Es en este escenario cuando asume un nuevo Consejo de Participación Ciudadana y Control Social, en adelante CPCCS, compuesto por varios personajes, que parecen haberse fugado de un libro de chistes de mal gusto. Su nuevo presidente, un cura proscrito por su propia congregación, no puede ser más pintoresco. Sus aires de líder político, bastante graciosos para alguien que apenas hace unos cuantos meses no era conocido ni en su parroquia, nos muestran una personalidad que va de lo esquizoide a lo bufonesco. Es una especie de niño grande, sin miedo alguno al ridículo. El día miércoles 10 de julio convocó a una sesión del Consejo, en la que entre otros temas, se trató la conformación de una comisión encargada de revisar el proceso de selección de jueces de la Corte Constitucional, en franco desacato del Dictamen emitido hace algunos meses por la misma corte, en la que expresamente se señala la improcedencia de la autotutela o revisión de oficio de lo hecho por el CPCCS transitorio. Los discursos de los consejeros de mayoría, claramente marcados por esa prepotencia parroquiana, de aquel que por primera vez ostenta veinte centavos de poder y lo quiere mostrar a los demás, tuvieron como denominador común el absoluto desprecio por toda forma de juridicidad. El haber sido elegidos en las urnas, para estas cabecitas precarias y simples, constituye una especie de patente de corso que les permite hacer cualquier cosa fuera de la Constitución y la ley. Su argumento radica en que si Trujillo y los demás miembros del transitorio excedieron los límites de la legalidad, ellos como producto de un ejercicio de democracia directa, pueden hacer lo mismo y más. El que los transitorios contaban con un mandato ciudadano que les permitía jugar por fuera de la raya y que los actuales no tienen, es para los consejeros de mayoría totalmente irrelevante.

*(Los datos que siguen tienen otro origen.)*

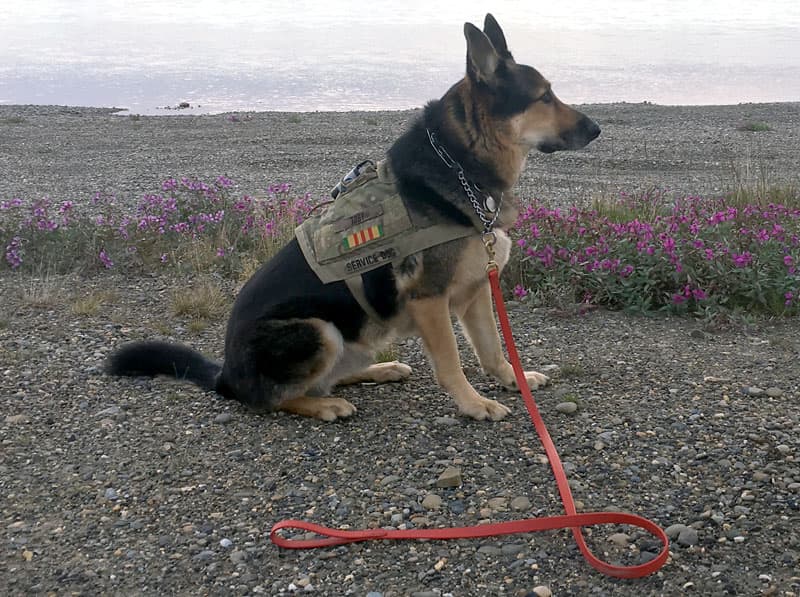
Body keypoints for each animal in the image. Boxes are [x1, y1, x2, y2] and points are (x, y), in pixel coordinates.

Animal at [106, 15, 596, 424]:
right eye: (544, 96)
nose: (597, 129)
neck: (459, 160)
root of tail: (225, 375)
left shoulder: (475, 292)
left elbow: (492, 349)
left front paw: (514, 379)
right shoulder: (430, 299)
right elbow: (452, 363)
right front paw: (473, 404)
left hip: (362, 333)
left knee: (329, 376)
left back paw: (381, 370)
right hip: (318, 330)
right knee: (275, 398)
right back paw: (325, 405)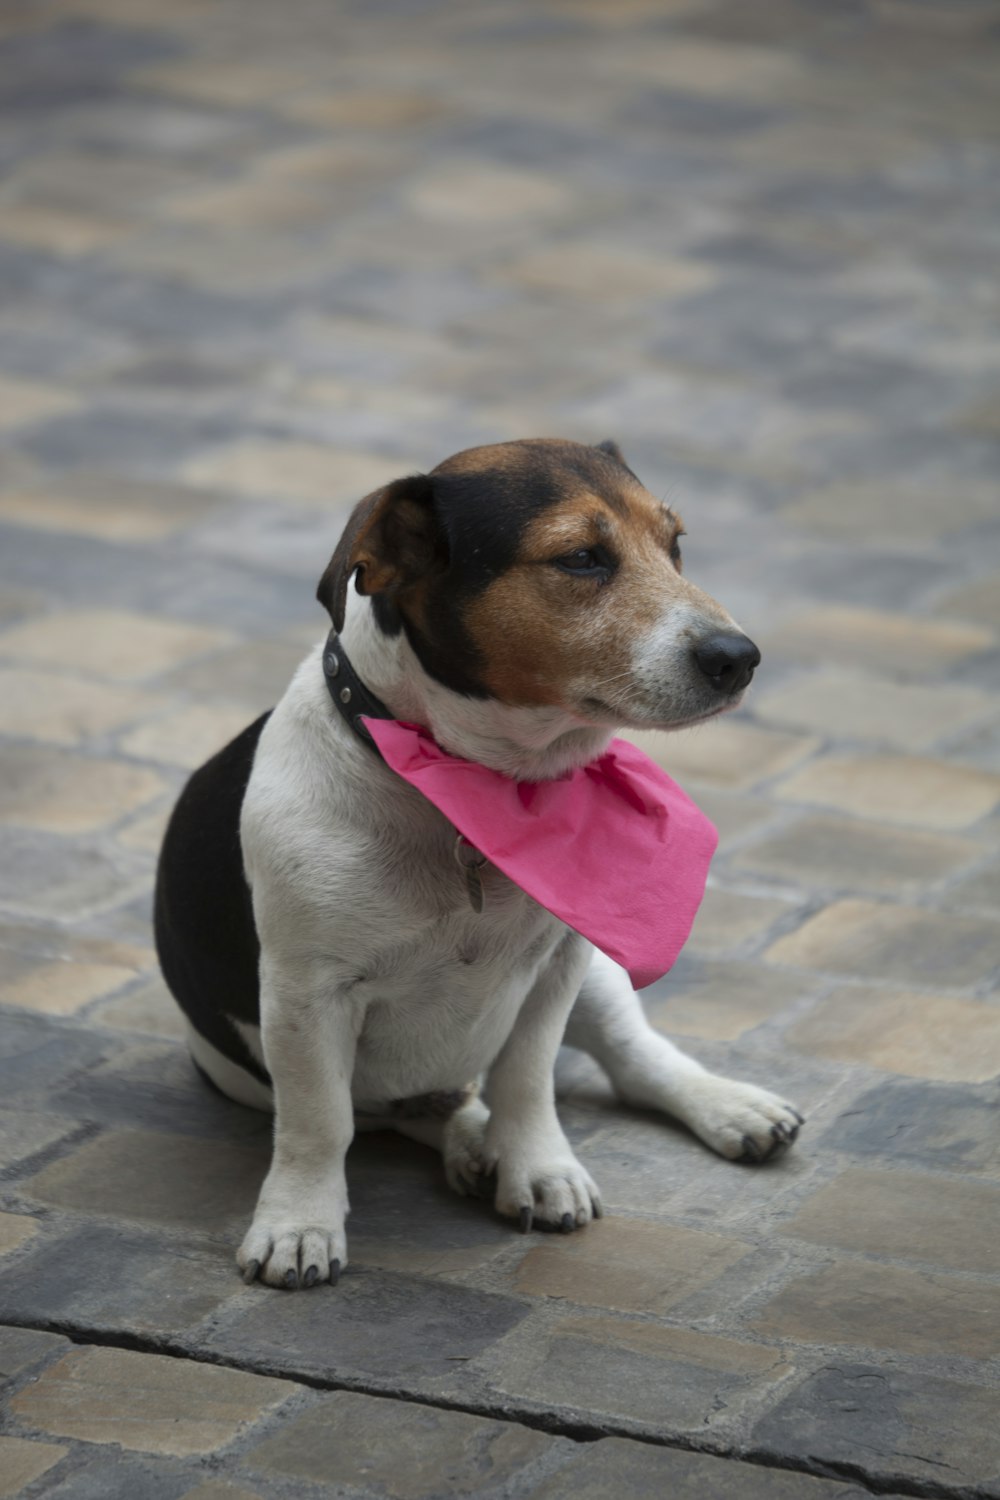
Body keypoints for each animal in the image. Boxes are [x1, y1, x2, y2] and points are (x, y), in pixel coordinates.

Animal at [156, 438, 803, 1290]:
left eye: (675, 547)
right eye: (581, 558)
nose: (741, 657)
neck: (477, 790)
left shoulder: (557, 964)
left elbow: (527, 1080)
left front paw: (538, 1167)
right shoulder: (304, 996)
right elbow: (319, 1124)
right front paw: (298, 1226)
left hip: (599, 976)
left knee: (630, 1057)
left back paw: (729, 1108)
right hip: (247, 1071)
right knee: (421, 1107)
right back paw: (466, 1143)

Si en el segmento correísta del CPCCS el conocimiento falta, la voluntad sobra. Saben claramente lo que quieren lograr, aunque no tienen mucha idea de cómo hacerlo. La genial idea de la comisión que revise la selección de jueces constitucionales les costó carísima, al otro día amanecieron con cinco denuncias penales por desacato y varios pedidos de medidas cautelares, que les pone al borde una destitución decidida por cualquiera de los jueces que conocieron dichas medidas, en caso de insistir en una idea tan osada como tonta. En fin, es lo que hay. (O)

Los discursos de los consejeros de mayoría, claramente marcados por esa prepotencia parroquiana, de aquel que por primera vez ostenta veinte centavos de poder y lo quiere mostrar a los demás, tuvieron como denominador común el absoluto desprecio por toda forma de juridicidad.